EXERCISE.
Below are some records; repeat them all exactly, minus the pictures.

INFORMATION PROVIDED.

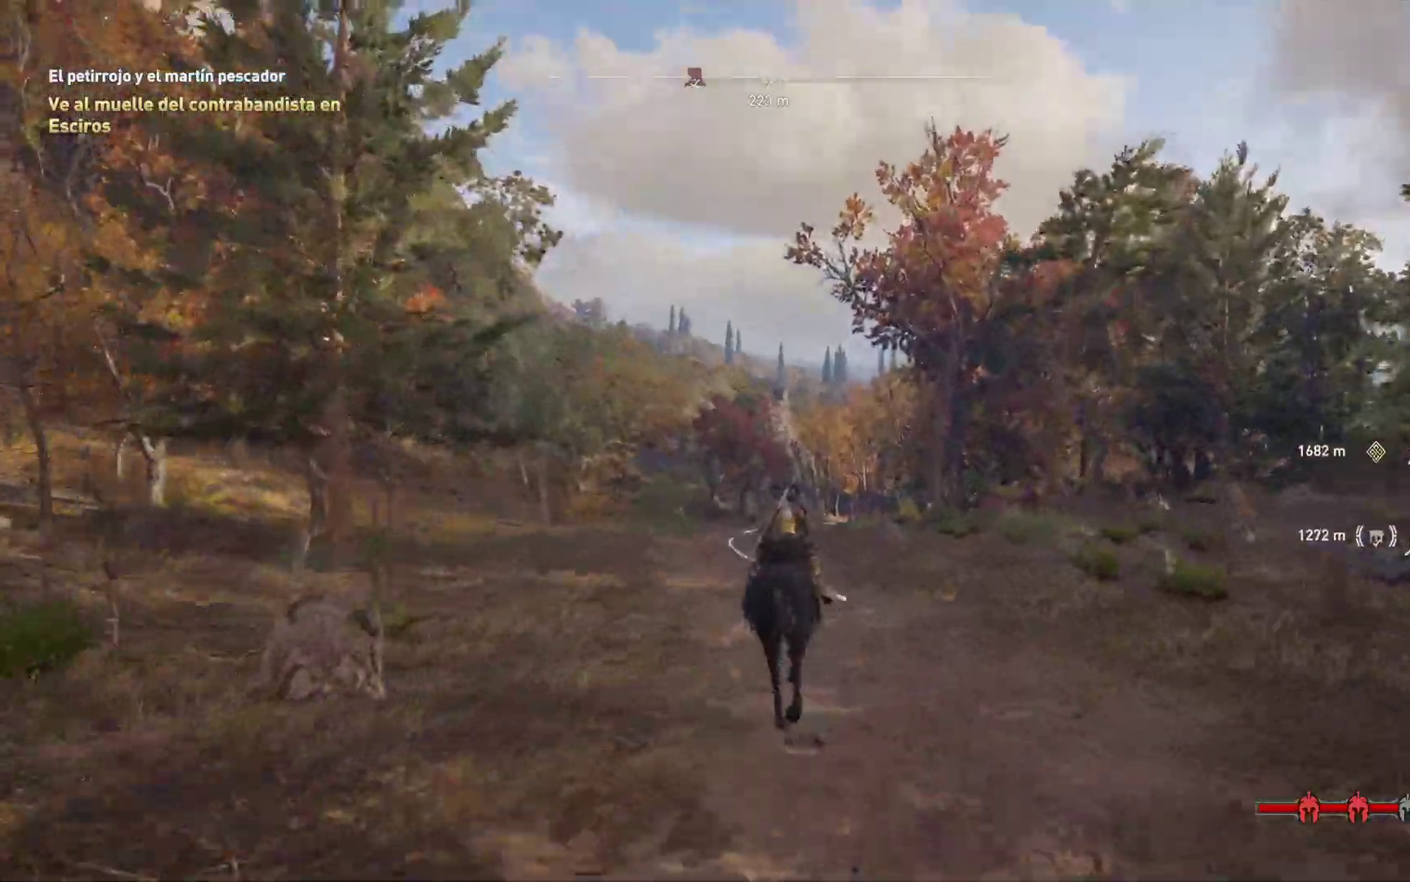
{"buttons": [], "left_stick": "center", "right_stick": "down", "events": [[217, "right_stick", "center"], [483, "right_stick", "down"]]}
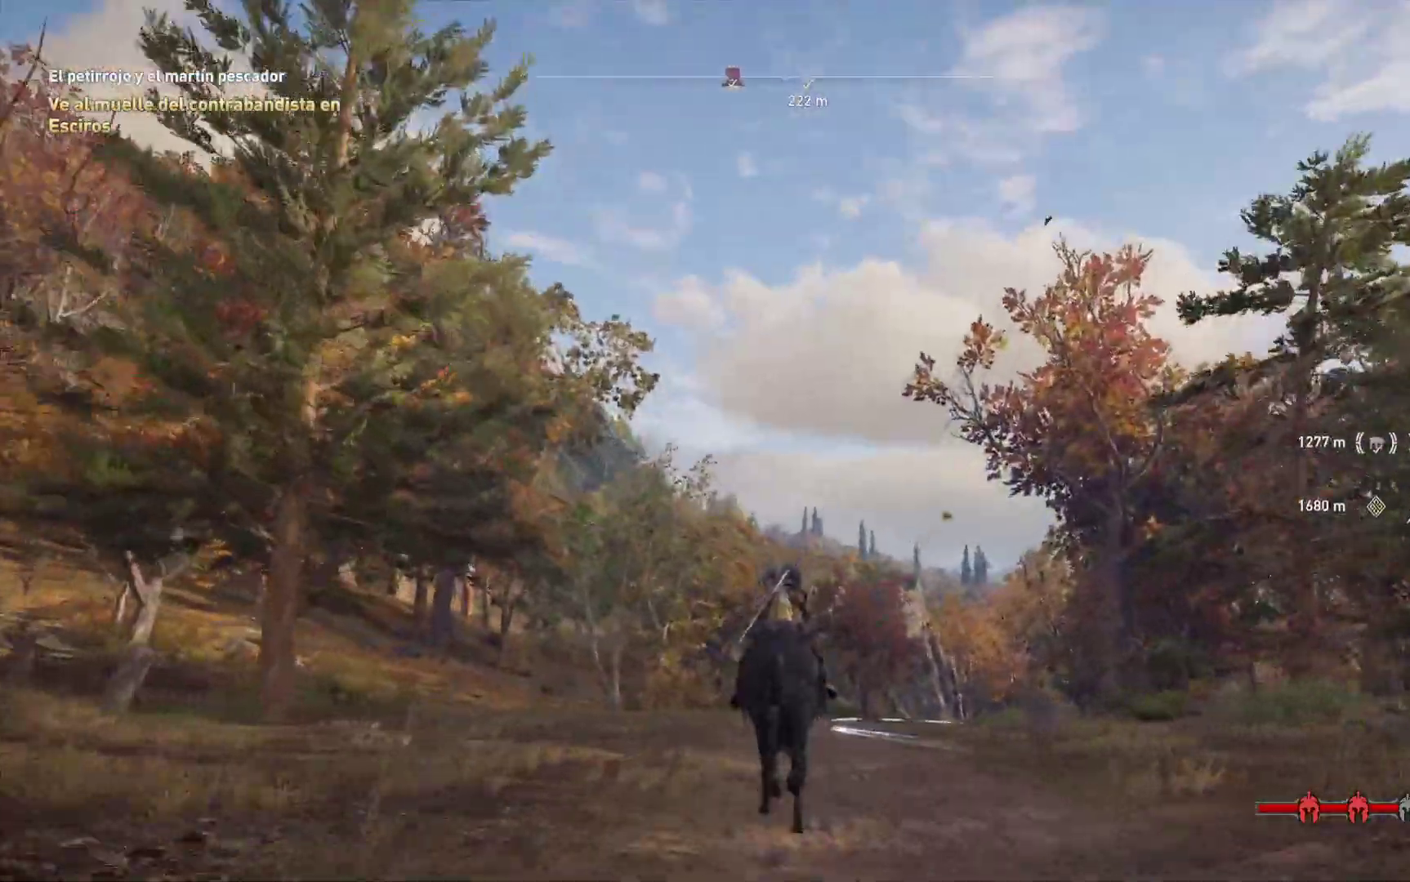
{"buttons": [], "left_stick": "center", "right_stick": "down", "events": []}
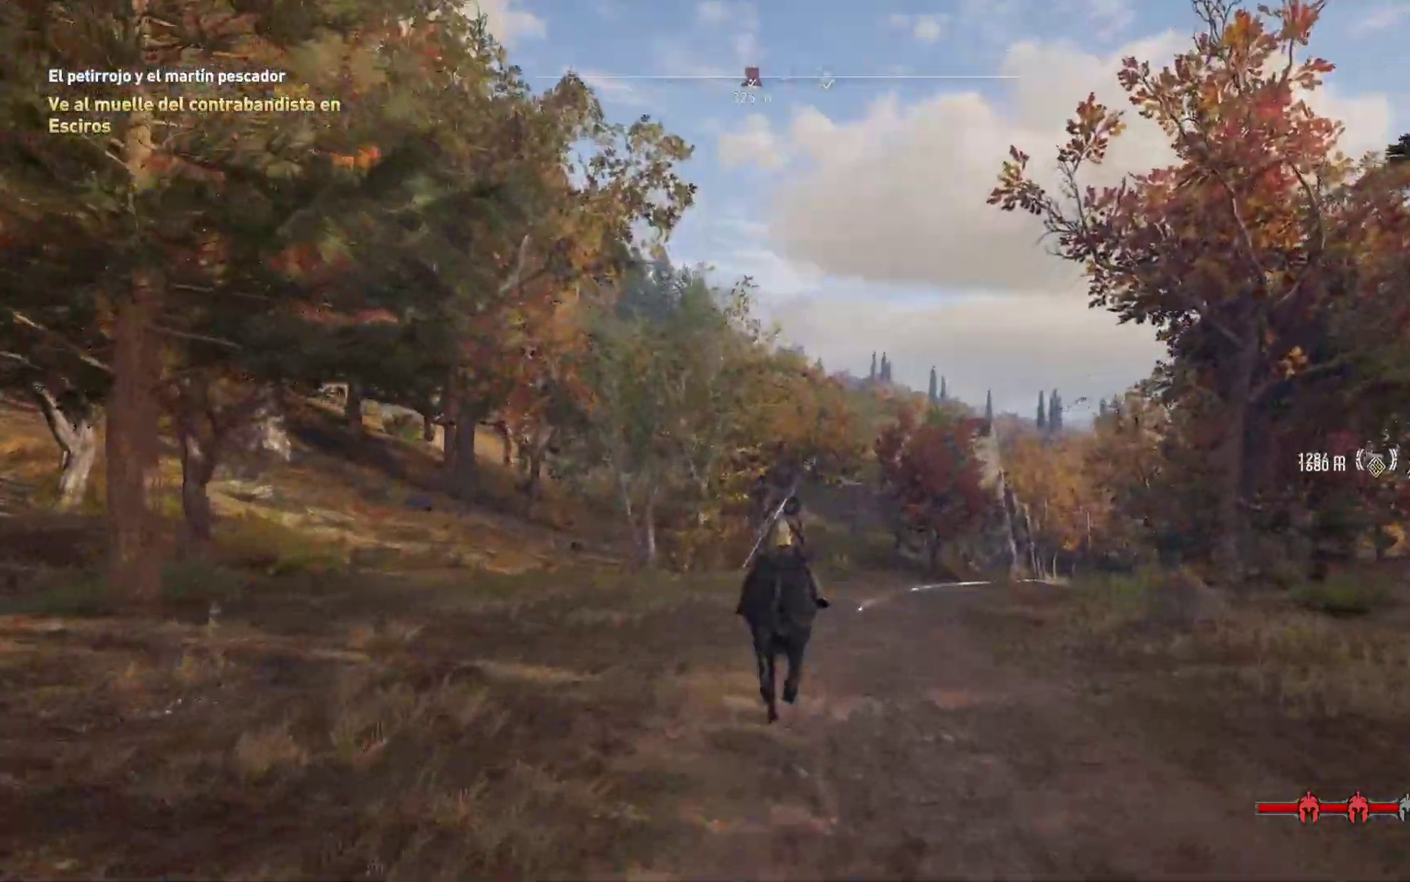
{"buttons": [], "left_stick": "center", "right_stick": "center", "events": [[83, "right_stick", "center"]]}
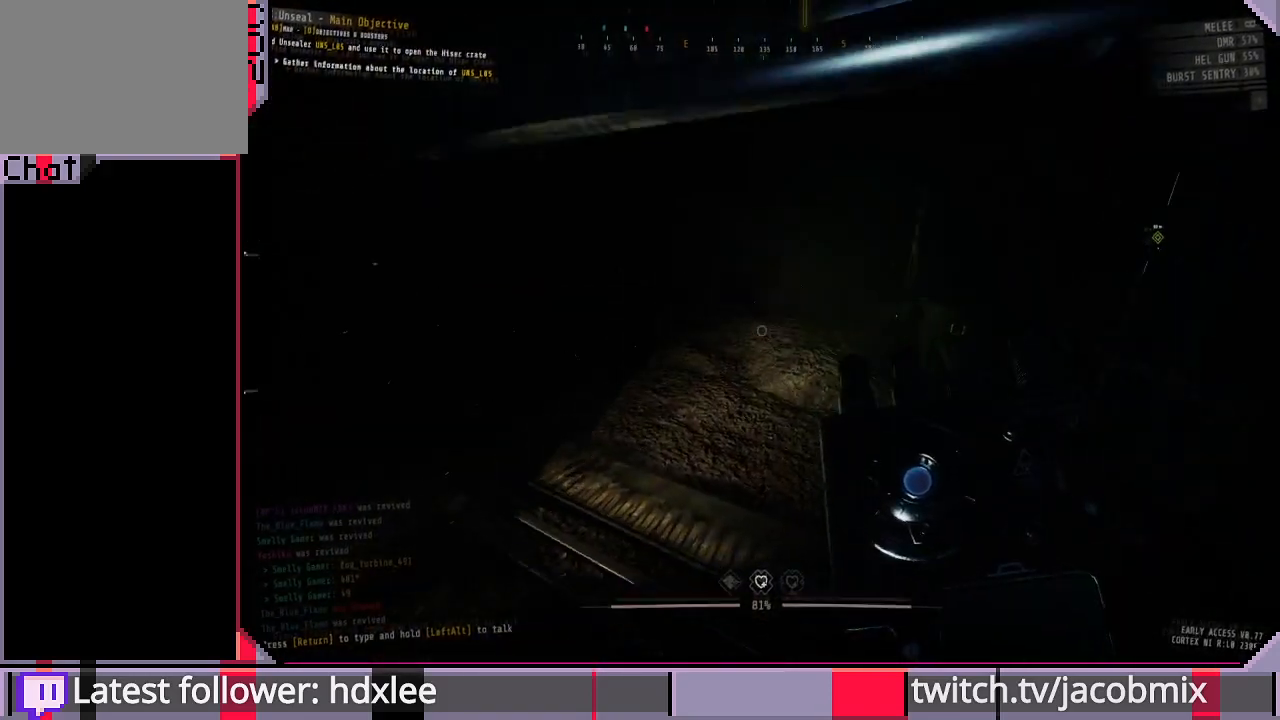
Gameplay with keyboard and mouse; each line is a JSON object with the keys and mouse buttons held at the frame after it. "events" lists presses ("down") and releases ("up") of "a", "c", "ctrl", "d", "e", "f", "q", "r", "s", "shift", "space", "t", "tab", "w", "x", "z", "mouse_left", "mouse_wheel", "mouse_right", "mouse_mb4" and "mouse_mb5" between this image and that frame as [ms after this image, input, new state], when the widget could be followed in between. "mouse_left", "mouse_wheel", "mouse_right", "mouse_mb4", "mouse_mb5" = the "left", "wheel", "right", "mb4", "mb5" buttons of the "mouse" list. No other keys are recorded. "wheel" means that the mouse wheel is clicked or scrolled. Mouse movement is not recorded.
{"keys": ["a", "w"], "mouse": [], "events": [[67, "f", "down"], [133, "f", "up"], [333, "a", "down"], [400, "w", "down"]]}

RESPONSE TO THE EXERCISE.
{"buttons": [], "left_stick": "center", "right_stick": "down", "events": [[217, "right_stick", "center"], [483, "right_stick", "down"]]}
{"buttons": [], "left_stick": "center", "right_stick": "down", "events": []}
{"buttons": [], "left_stick": "center", "right_stick": "center", "events": [[83, "right_stick", "center"]]}
Gameplay with keyboard and mouse; each line is a JSON object with the keys and mouse buttons held at the frame after it. "events" lists presses ("down") and releases ("up") of "a", "c", "ctrl", "d", "e", "f", "q", "r", "s", "shift", "space", "t", "tab", "w", "x", "z", "mouse_left", "mouse_wheel", "mouse_right", "mouse_mb4" and "mouse_mb5" between this image and that frame as [ms after this image, input, new state], when the widget could be followed in between. "mouse_left", "mouse_wheel", "mouse_right", "mouse_mb4", "mouse_mb5" = the "left", "wheel", "right", "mb4", "mb5" buttons of the "mouse" list. No other keys are recorded. "wheel" means that the mouse wheel is clicked or scrolled. Mouse movement is not recorded.
{"keys": ["a", "w"], "mouse": [], "events": [[67, "f", "down"], [133, "f", "up"], [333, "a", "down"], [400, "w", "down"]]}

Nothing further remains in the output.